Problem details:
Return all of the data verbatim, dropping any picture.

Items from a data source
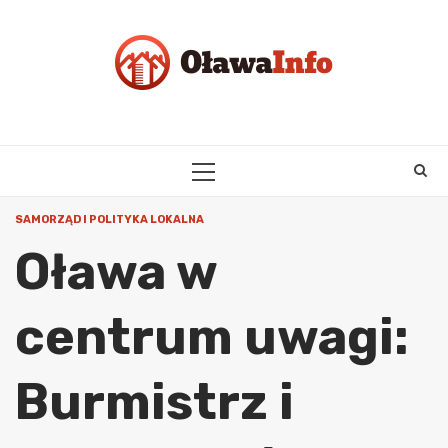
Skip
to
content
PRIMARY
MENU
SAMORZĄD I POLITYKA LOKALNA
Oława w
centrum uwagi:
Burmistrz i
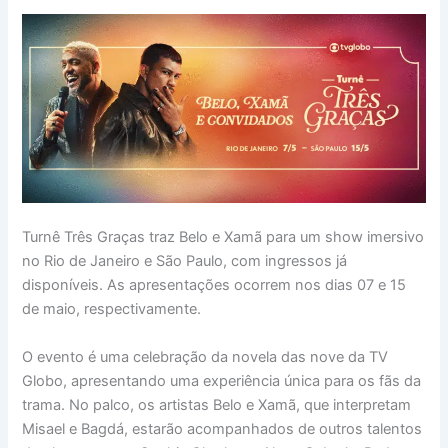
Turnê Três Graças traz Belo e Xamã para um show imersivo
no Rio de Janeiro e São Paulo, com ingressos já
disponíveis. As apresentações ocorrem nos dias 07 e 15
de maio, respectivamente.
O evento é uma celebração da novela das nove da TV
Globo, apresentando uma experiência única para os fãs da
trama. No palco, os artistas Belo e Xamã, que interpretam
Misael e Bagdá, estarão acompanhados de outros talentos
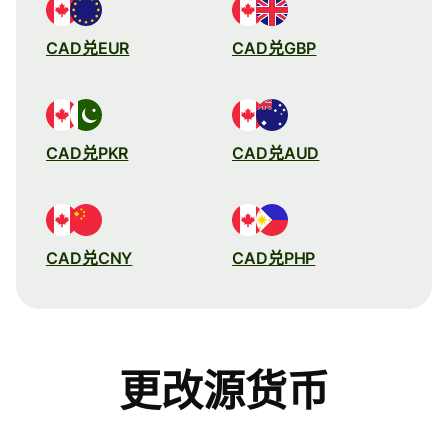
CAD兑EUR
CAD兑GBP
CAD兑PKR
CAD兑AUD
CAD兑CNY
CAD兑PHP
更改源货币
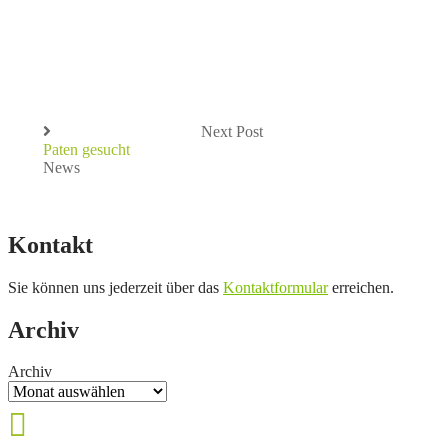
Next Post
Paten gesucht
News
Kontakt
Sie können uns jederzeit über das
Kontaktformular
erreichen.
Archiv
Archiv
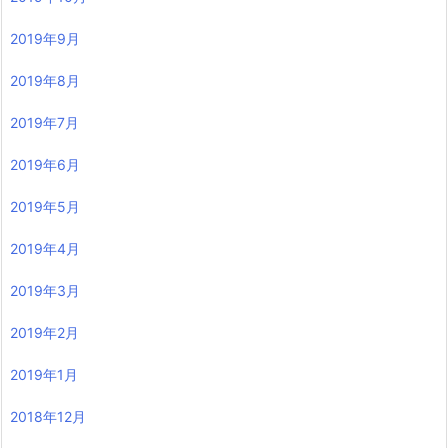
2019年9月
2019年8月
2019年7月
2019年6月
2019年5月
2019年4月
2019年3月
2019年2月
2019年1月
2018年12月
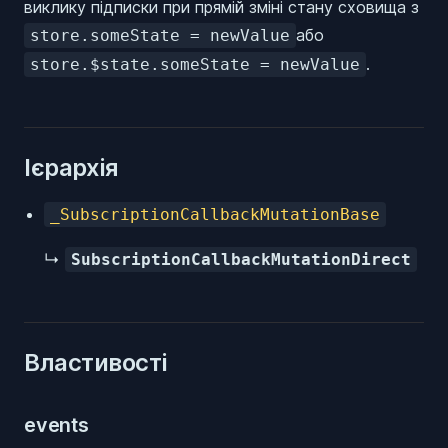
виклику підписки при прямій зміні стану сховища з
або
store.someState = newValue
.
store.$state.someState = newValue
Ієрархія
_SubscriptionCallbackMutationBase
↳
SubscriptionCallbackMutationDirect
Властивості
events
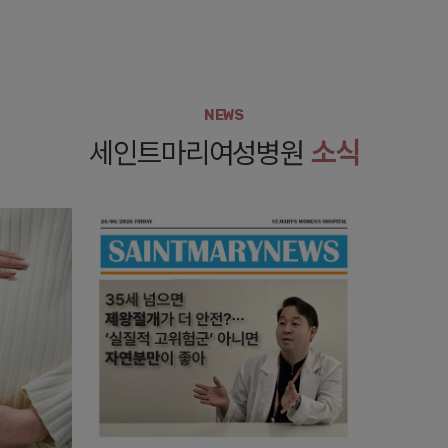
NEWS
세인트마리여성병원
소식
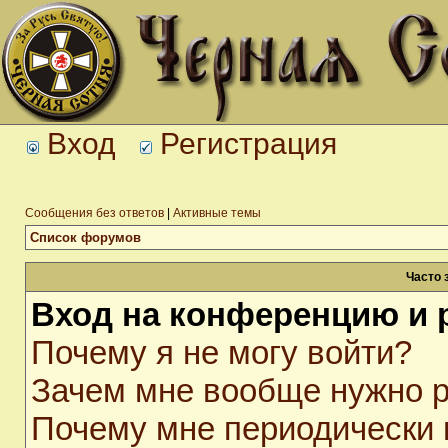
Вход
Регистрация
Сообщения без ответов
|
Активные темы
Список форумов
Часто 
Вход на конференцию и 
Почему я не могу войти?
Зачем мне вообще нужно р
Почему мне периодически 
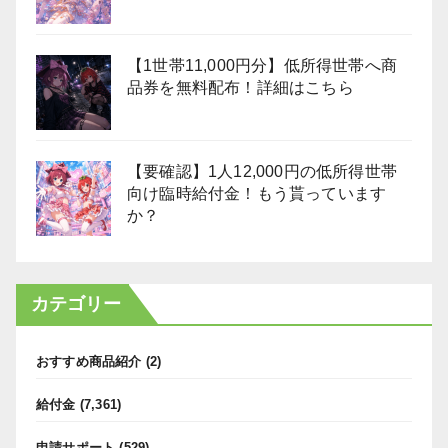
【1世帯11,000円分】低所得世帯へ商
品券を無料配布！詳細はこちら
【要確認】1人12,000円の低所得世帯
向け臨時給付金！もう貰っています
か？
カテゴリー
おすすめ商品紹介
(2)
給付金
(7,361)
申請サポート
(529)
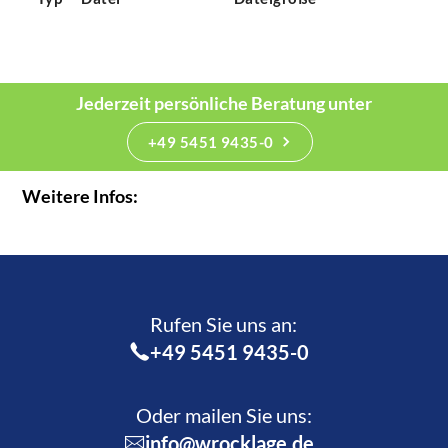
Jederzeit persönliche Beratung unter
+49 5451 9435-0
Weitere Infos:
Rufen Sie uns an:­
+49 5451 9435-0
Oder mailen Sie uns:
info@wrocklage.de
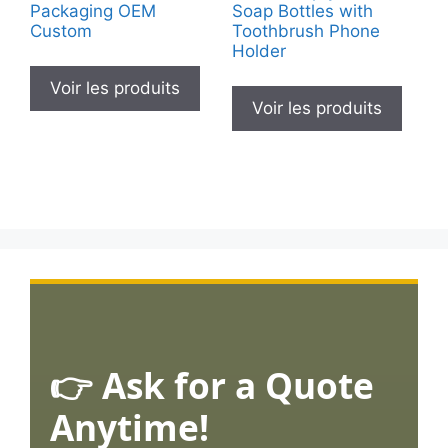
Packaging OEM
Soap Bottles with
Custom
Toothbrush Phone
Holder
Voir les produits
Voir les produits
👉 Ask for a Quote
Anytime!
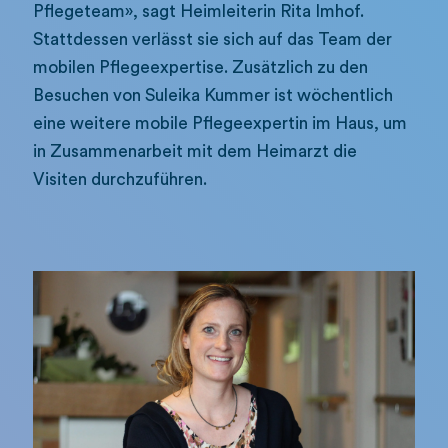
Pflegeteam», sagt Heimleiterin Rita Imhof.
Stattdessen verlässt sie sich auf das Team der
mobilen Pflegeexpertise. Zusätzlich zu den
Besuchen von Suleika Kummer ist wöchentlich
eine weitere mobile Pflegeexpertin im Haus, um
in Zusammenarbeit mit dem Heimarzt die
Visiten durchzuführen.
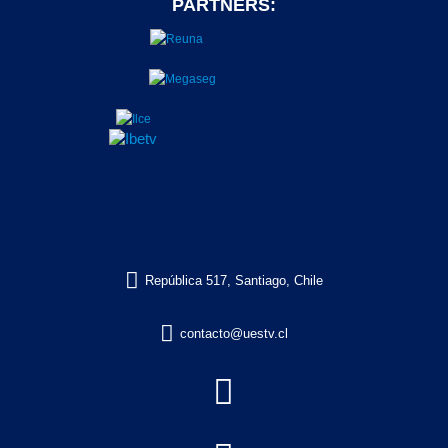
PARTNERS:

República 517, Santiago, Chile

contacto@uestv.cl

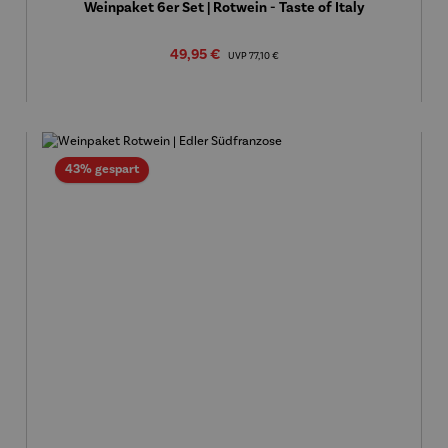
Weinpaket 6er Set | Rotwein - Taste of Italy
Verkaufspreis:
49,95 €
Regulärer Preis:
UVP
77,10 €
Rabatt
43% gespart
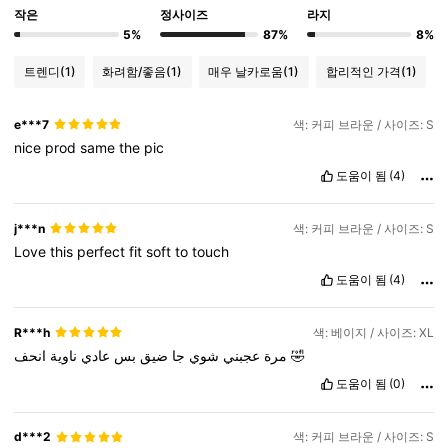
작은
정사이즈
라지
5%
87%
8%
트렌디
(1)
화려함/좋음
(1)
매우 날카로움
(1)
합리적인 가격
(1)
e***7
색: 커피 브라운 / 사이즈: S
nice
prod
same
the
pic
도움이 됨
(4)
j***n
색: 커피 브라운 / 사이즈: S
Love
this
perfect
fit
soft
to
touch
도움이 됨
(4)
R***h
색: 베이지 / 사이즈: XL
ناوية
عادي
بس
ضيق
جا
شوي
عجبني
مرة
انحف
🤣
도움이 됨
(0)
d***2
색: 커피 브라운 / 사이즈: S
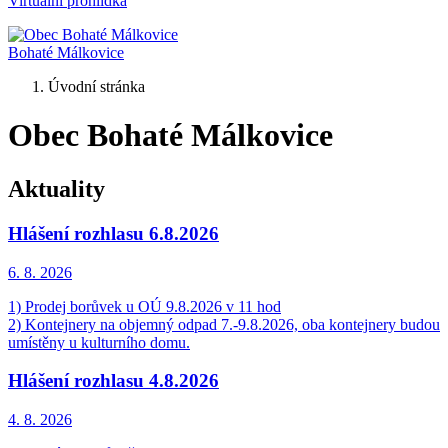
Virtuální prohlídka
Bohaté Málkovice
Úvodní stránka
Obec Bohaté Málkovice
Aktuality
Hlášení rozhlasu 6.8.2026
6. 8.
2026
1) Prodej borůvek u OÚ 9.8.2026 v 11 hod
2) Kontejnery na objemný odpad 7.-9.8.2026, oba kontejnery budou
umístěny u kulturního domu.
Hlášení rozhlasu 4.8.2026
4. 8.
2026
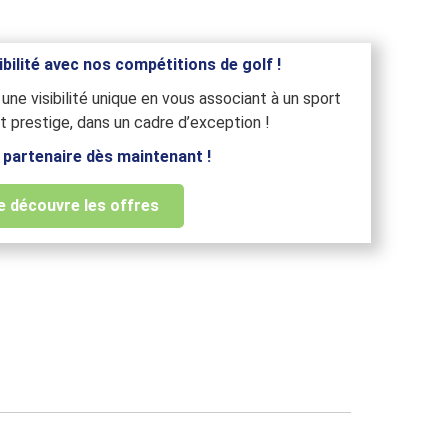
bilité avec nos compétitions de golf !
une visibilité unique en vous associant à un sport
et prestige, dans un cadre d’exception !
partenaire dès maintenant !
e découvre les offres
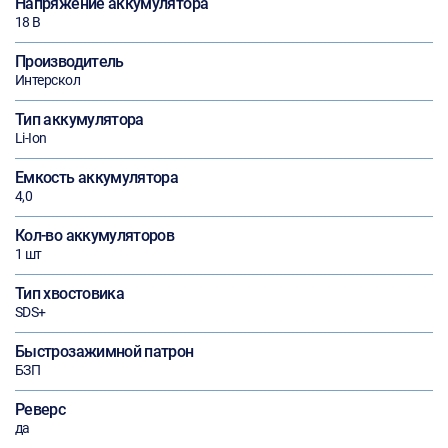
Напряжение аккумулятора
18 В
Производитель
Интерскол
Тип аккумулятора
Li-Ion
Емкость аккумулятора
4,0
Кол-во аккумуляторов
1 шт
Тип хвостовика
SDS+
Быстрозажимной патрон
БЗП
Реверс
да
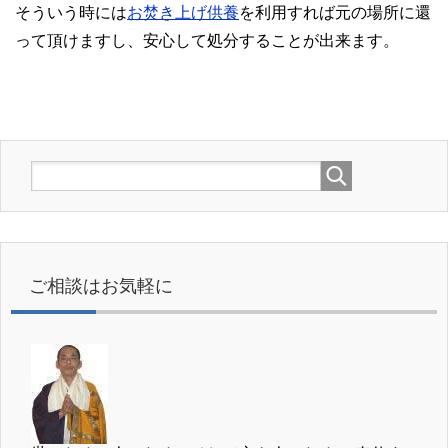
そういう時には
お焚き上げ供養
を利用すれば元の場所に還
って頂けますし、安心して処分することが出来ます。
ご相談はお気軽に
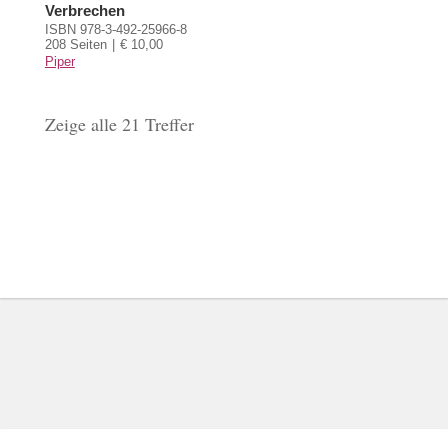
Verbrechen
ISBN 978-3-492-25966-8
208 Seiten
€ 10,00
Piper
Zeige alle 21 Treffer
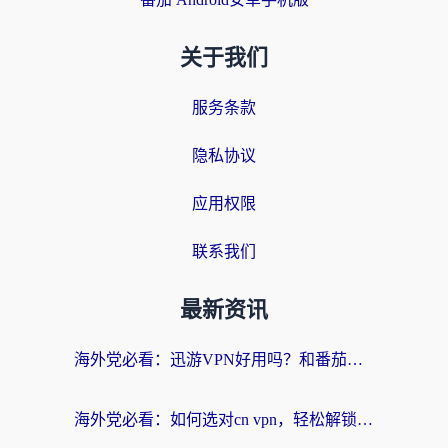
关于我们
服务条款
隐私协议
应用权限
联系我们
最新资讯
海外党必看：迅游VPN好用吗？和番茄加速器VPN对比哪个回国效果更好？
海外党必看：如何选对cn vpn，轻松解锁国内影音游戏？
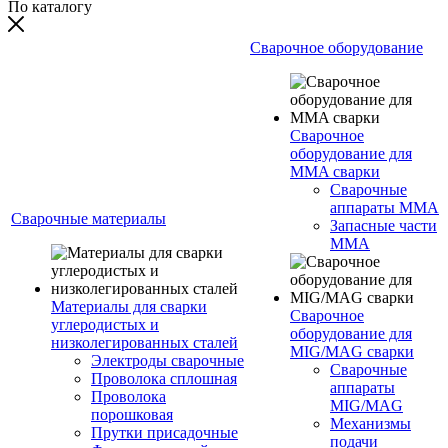
По каталогу
Сварочное оборудование
Сварочное
оборудование для
MMA сварки
Сварочные
аппараты MMA
Сварочные материалы
Запасные части
MMA
Материалы для сварки
Сварочное
углеродистых и
оборудование для
низколегированных сталей
MIG/MAG сварки
Электроды сварочные
Сварочные
Проволока сплошная
аппараты
Проволока
MIG/MAG
порошковая
Механизмы
Прутки присадочные
подачи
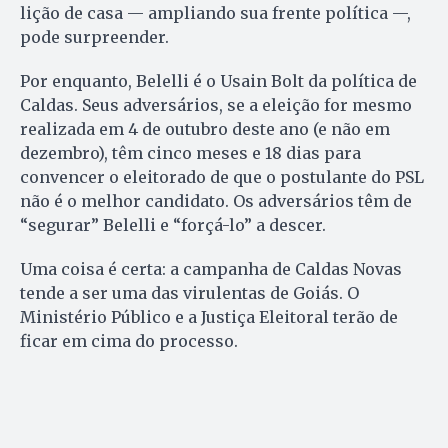
lição de casa — ampliando sua frente política —,
pode surpreender.
Por enquanto, Belelli é o Usain Bolt da política de
Caldas. Seus adversários, se a eleição for mesmo
realizada em 4 de outubro deste ano (e não em
dezembro), têm cinco meses e 18 dias para
convencer o eleitorado de que o postulante do PSL
não é o melhor candidato. Os adversários têm de
“segurar” Belelli e “forçá-lo” a descer.
Uma coisa é certa: a campanha de Caldas Novas
tende a ser uma das virulentas de Goiás. O
Ministério Público e a Justiça Eleitoral terão de
ficar em cima do processo.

Exercise output:
Skip
to
content
PRIMARY
MENU
SAMORZĄD I POLITYKA LOKALNA
Oława w
centrum uwagi:
Burmistrz i
Turnê Três Graças traz Belo e Xamã para um show imersivo
no Rio de Janeiro e São Paulo, com ingressos já
disponíveis. As apresentações ocorrem nos dias 07 e 15
de maio, respectivamente.
O evento é uma celebração da novela das nove da TV
Globo, apresentando uma experiência única para os fãs da
trama. No palco, os artistas Belo e Xamã, que interpretam
Misael e Bagdá, estarão acompanhados de outros talentos
CAD兑EUR
CAD兑GBP
CAD兑PKR
CAD兑AUD
CAD兑CNY
CAD兑PHP
更改源货币
Next Post
Paten gesucht
News
Kontakt
Sie können uns jederzeit über das
Kontaktformular
erreichen.
Archiv
Archiv
2019年9月
2019年8月
2019年7月
2019年6月
2019年5月
2019年4月
2019年3月
2019年2月
2019年1月
2018年12月
виклику підписки при прямій зміні стану сховища з
або
store.someState = newValue
.
store.$state.someState = newValue
Ієрархія
_SubscriptionCallbackMutationBase
↳
SubscriptionCallbackMutationDirect
Властивості
events
NEWS
세인트마리여성병원
소식
Вход
Регистрация
Сообщения без ответов
|
Активные темы
Список форумов
Часто 
Вход на конференцию и 
Почему я не могу войти?
Зачем мне вообще нужно р
Почему мне периодически 
【1世帯11,000円分】低所得世帯へ商
品券を無料配布！詳細はこちら
【要確認】1人12,000円の低所得世帯
向け臨時給付金！もう貰っています
か？
カテゴリー
おすすめ商品紹介
(2)
給付金
(7,361)
申請サポート
(529)
Jederzeit persönliche Beratung unter
+49 5451 9435-0
Weitere Infos:
Rufen Sie uns an:­
+49 5451 9435-0
Oder mailen Sie uns:
info@wrocklage.de
Packaging OEM
Soap Bottles with
Custom
Toothbrush Phone
Holder
Voir les produits
Voir les produits
👉 Ask for a Quote
Anytime!
Pflegeteam», sagt Heimleiterin Rita Imhof.
Stattdessen verlässt sie sich auf das Team der
mobilen Pflegeexpertise. Zusätzlich zu den
Besuchen von Suleika Kummer ist wöchentlich
eine weitere mobile Pflegeexpertin im Haus, um
in Zusammenarbeit mit dem Heimarzt die
Visiten durchzuführen.
PARTNERS:

República 517, Santiago, Chile

contacto@uestv.cl

Weinpaket 6er Set | Rotwein - Taste of Italy
Verkaufspreis:
49,95 €
Regulärer Preis:
UVP
77,10 €
Rabatt
43% gespart
작은
정사이즈
라지
5%
87%
8%
트렌디
(1)
화려함/좋음
(1)
매우 날카로움
(1)
합리적인 가격
(1)
e***7
색: 커피 브라운 / 사이즈: S
nice
prod
same
the
pic
도움이 됨
(4)
j***n
색: 커피 브라운 / 사이즈: S
Love
this
perfect
fit
soft
to
touch
도움이 됨
(4)
R***h
색: 베이지 / 사이즈: XL
ناوية
عادي
بس
ضيق
جا
شوي
عجبني
مرة
انحف
🤣
도움이 됨
(0)
d***2
색: 커피 브라운 / 사이즈: S
Virtuální prohlídka
Bohaté Málkovice
Úvodní stránka
Obec Bohaté Málkovice
Aktuality
Hlášení rozhlasu 6.8.2026
6. 8.
2026
1) Prodej borůvek u OÚ 9.8.2026 v 11 hod
2) Kontejnery na objemný odpad 7.-9.8.2026, oba kontejnery budou
umístěny u kulturního domu.
Hlášení rozhlasu 4.8.2026
4. 8.
2026
bilité avec nos compétitions de golf !
une visibilité unique en vous associant à un sport
et prestige, dans un cadre d’exception !
partenaire dès maintenant !
e découvre les offres
Напряжение аккумулятора
18 В
Производитель
Интерскол
Тип аккумулятора
Li-Ion
Емкость аккумулятора
4,0
Кол-во аккумуляторов
1 шт
Тип хвостовика
SDS+
Быстрозажимной патрон
БЗП
Реверс
да
そういう時には
お焚き上げ供養
を利用すれば元の場所に還
って頂けますし、安心して処分することが出来ます。
ご相談はお気軽に
Verbrechen
ISBN 978-3-492-25966-8
208 Seiten
€ 10,00
Piper
Zeige alle 21 Treffer
关于我们
服务条款
隐私协议
应用权限
联系我们
最新资讯
海外党必看：迅游VPN好用吗？和番茄加速器VPN对比哪个回国效果更好？
海外党必看：如何选对cn vpn，轻松解锁国内影音游戏？
По каталогу
Сварочное оборудование
Сварочное
оборудование для
MMA сварки
Сварочные
аппараты MMA
Сварочные материалы
Запасные части
MMA
Материалы для сварки
Сварочное
углеродистых и
оборудование для
низколегированных сталей
MIG/MAG сварки
Электроды сварочные
Сварочные
Проволока сплошная
аппараты
Проволока
MIG/MAG
порошковая
Механизмы
Прутки присадочные
подачи
lição de casa — ampliando sua frente política —,
pode surpreender.
Por enquanto, Belelli é o Usain Bolt da política de
Caldas. Seus adversários, se a eleição for mesmo
realizada em 4 de outubro deste ano (e não em
dezembro), têm cinco meses e 18 dias para
convencer o eleitorado de que o postulante do PSL
não é o melhor candidato. Os adversários têm de
“segurar” Belelli e “forçá-lo” a descer.
Uma coisa é certa: a campanha de Caldas Novas
tende a ser uma das virulentas de Goiás. O
Ministério Público e a Justiça Eleitoral terão de
ficar em cima do processo.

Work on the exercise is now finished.